3. The attempt at a solution

Alrighty, so my dumb self didn't recognize that these two vectors were parallel when I started the problem, so I went ahead and did the cross product and got 0, of course.

I also know that the unit vector for the the two vectors is
$\pm 3 \sqrt{3}(\vec{i} - \vec{j} + \vec{k})$

So what I need is how to determine what are all the possible vectors orthogonal to those bad boys.

Thanks!

2. Sep 6, 2011

### Pi-Bond

The dot product of orthogonal vectors is zero. You can use this fact to find the required general vector. Also are you sure the unit vector you show is correct? The norm doesn't appear to be 1.

3. Sep 6, 2011

### Phrak

Two vectors are orthagonal when their dot products are zero.

Use the dot product to find $c\cdot a=0$ and $c\cdot b=0$ for some unknown vector c.

The normal vector you find will be orthagonal to both a and b. But they threw you a curve. b=-2a. a and b lie on the same line. so you will get the family of unit othagonal vectors lying in the plane perpendicular to a and b.

4. Sep 6, 2011

### HallsofIvy

Staff Emeritus
Because these vectors are parallel (which I did not notice until I read Phrak's response), the set of all vector orthogonal to them- i.e. orthogonal to the single vector $2\vec{i}- 4\vec{j}+ 3\vec{k}$- or to the single vector $4\vec{i}- 8\vec{j}+ 6\vec{k}$- lie on the plane perpendicular to that vector. Use either of the given vectors to find the plane perpendicular to it and containing (0, 0, 0) and write a vector equation for any point in that plane.
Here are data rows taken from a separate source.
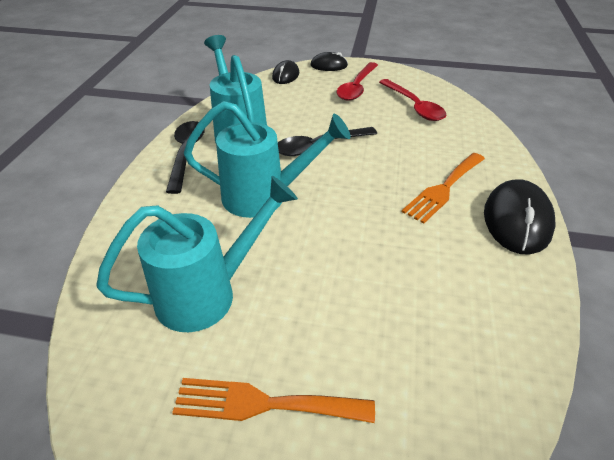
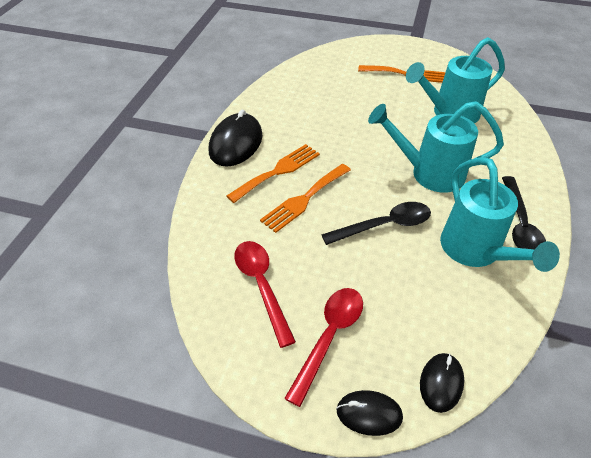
camera: 175 degrees left, 5 degrees up
none -> orange fork [260,164,351,233]

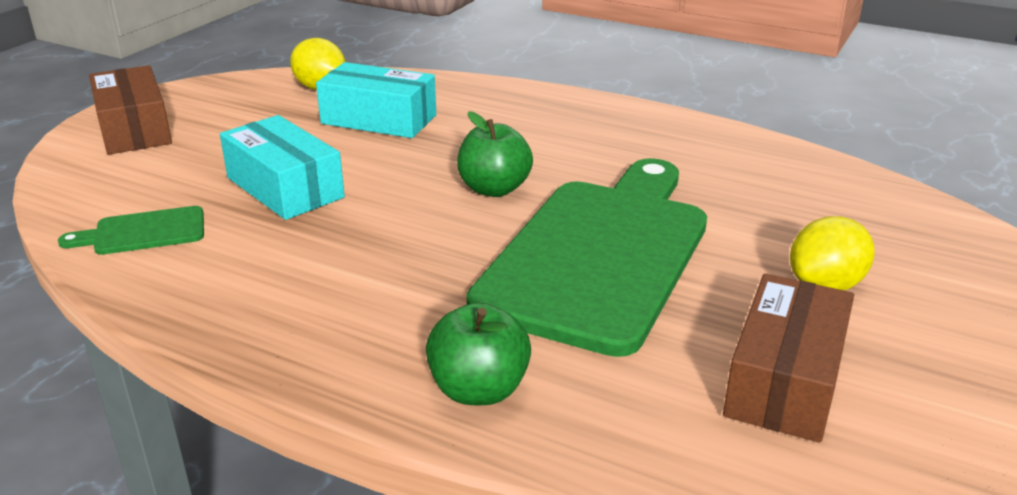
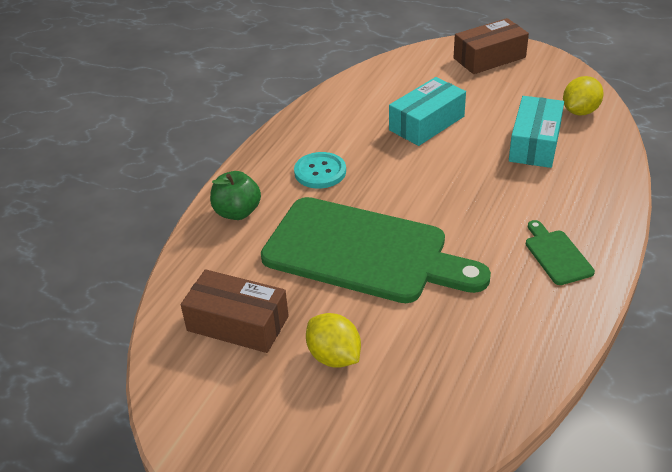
camera: 90 degrees right, 10 degrees up
green cutting board [58,206,204,255] -> green cutting board moved to [526,220,595,285]
green apple [457,111,533,197] -> none
none -> turquoise button [294,152,346,188]

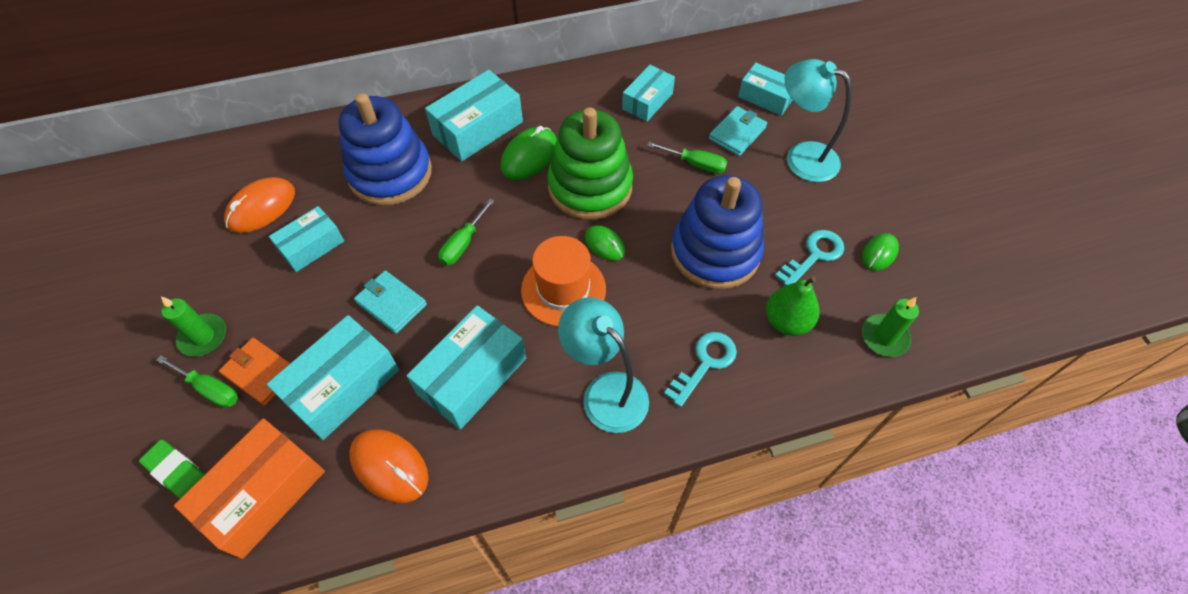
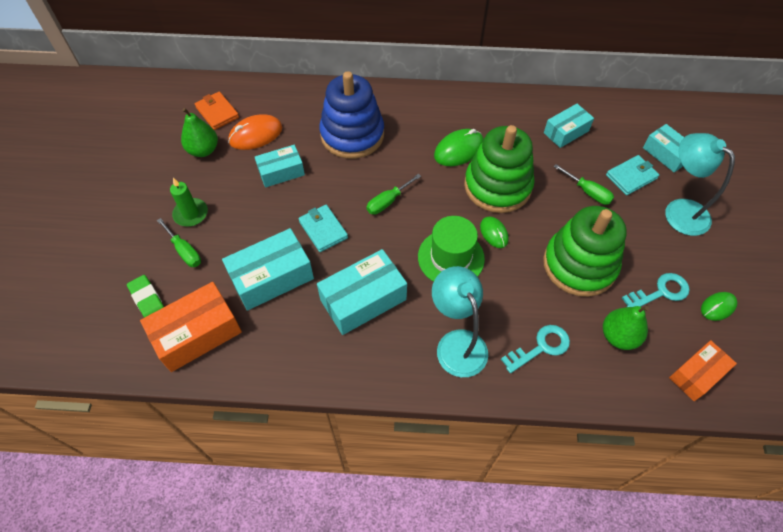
camera: 20 degrees right, 0 degrees up
orange wallet [219,338,290,406] -> orange wallet moved to [195,92,239,130]
orange mouse [349,429,428,503] -> none
turquoise box [425,70,523,161] -> none
orange hat [521,236,606,327] -> green hat [418,216,485,282]
blue stacking toy [671,175,764,289] -> green stacking toy [543,206,627,297]
green candle [862,297,919,357] -> orange box [669,340,737,401]
none -> green pear [181,108,218,157]

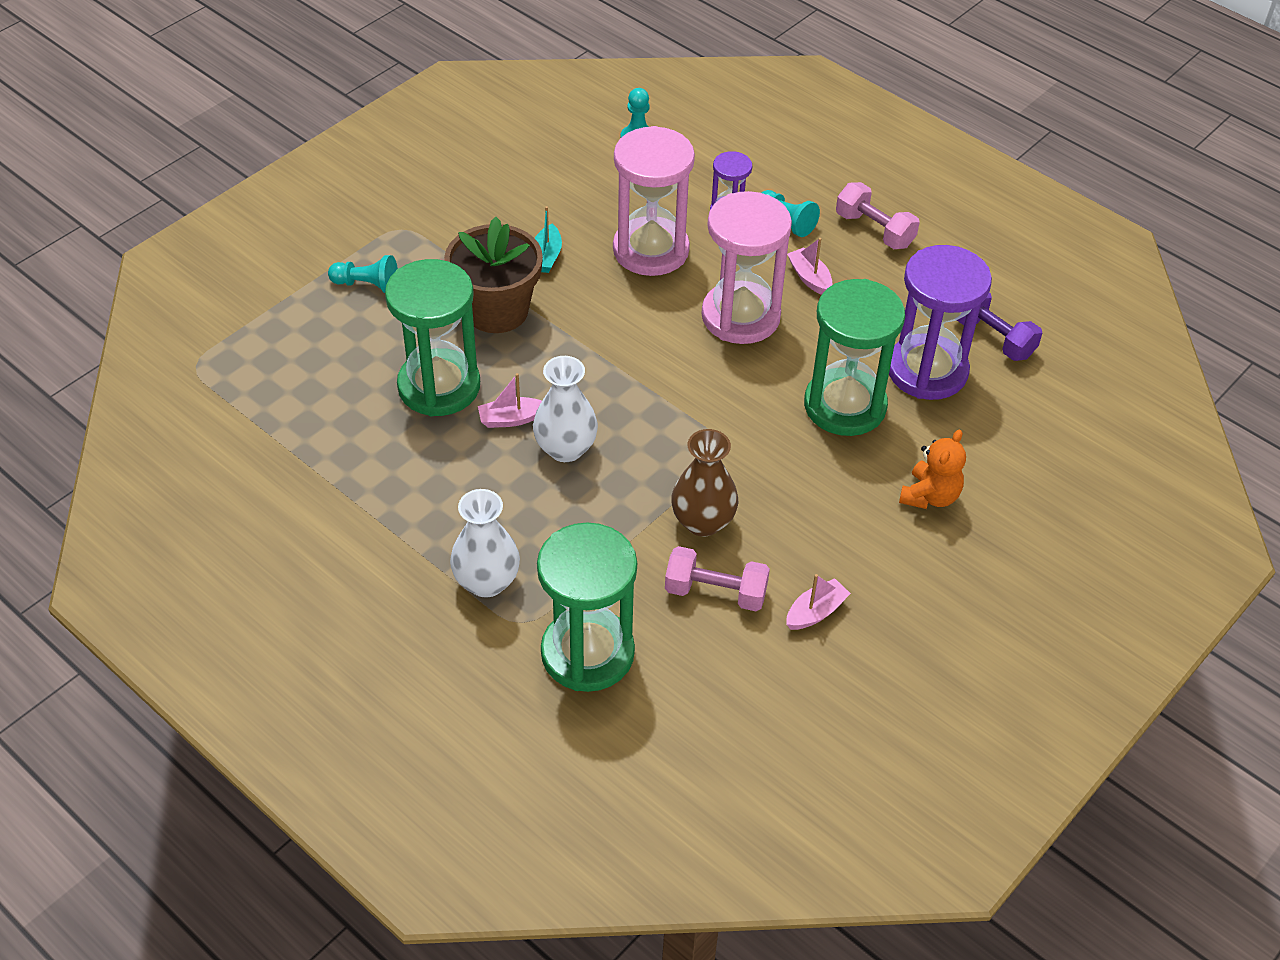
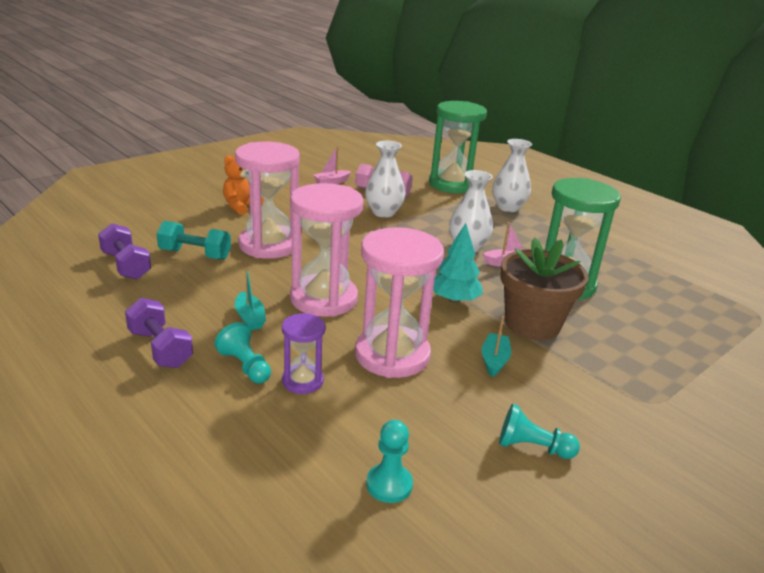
camera: 175 degrees left, 20 degrees down
turquoise pawn [328,255,398,293] -> turquoise pawn moved to [499,404,580,459]
brown vase [671,429,738,537] -> white vase [365,141,405,218]
pink boat [787,238,832,295] -> turquoise boat [235,267,266,330]
green hourglass [804,279,905,436] -> pink hourglass [235,141,300,259]
pink dumbbell [836,182,920,249] -> purple dumbbell [125,298,193,368]
purple hourglass [889,245,992,400] -> turquoise dumbbell [157,221,231,260]
none -> turquoise tree [433,223,483,303]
Note that a plane is two dimensional so the general such vector will depend on two parameters. After you have the general form, divide by the length to get unit vectors.

(Which works out to be very similar to Phrak's "dot product= 0" suggestion.)

Last edited: Sep 6, 2011
5. Sep 6, 2011

### stallionx

I would try and get unit vectors of a and b then cross-product them ( axb then bxa )

6. Sep 7, 2011

### Phrak

Thanks. I wasn't thinking ahead. My idea leads to a messy problem. How did you know?

7. Sep 7, 2011

### HallsofIvy

Staff Emeritus
NO!!! That's what you suggested before and both Phrak and I told you that is wrong. Because $\vec{a}$ and $\vec{b}$ are parallel, their cross product (and the cross products of any multiples of them) will be the zero vector. Instead, do what both I and Phrak suggested.

8. Sep 7, 2011

### stallionx

Then, can we conclude that the solution is a hollow cylinder in 3-D ?

9. Sep 8, 2011

### Phrak

The solution consist of fixed vectors with their tales at the origin. There will be some plane, passing through the origin. The heads of the vectors lie on a circle in the plane, the circle concentric to the origin.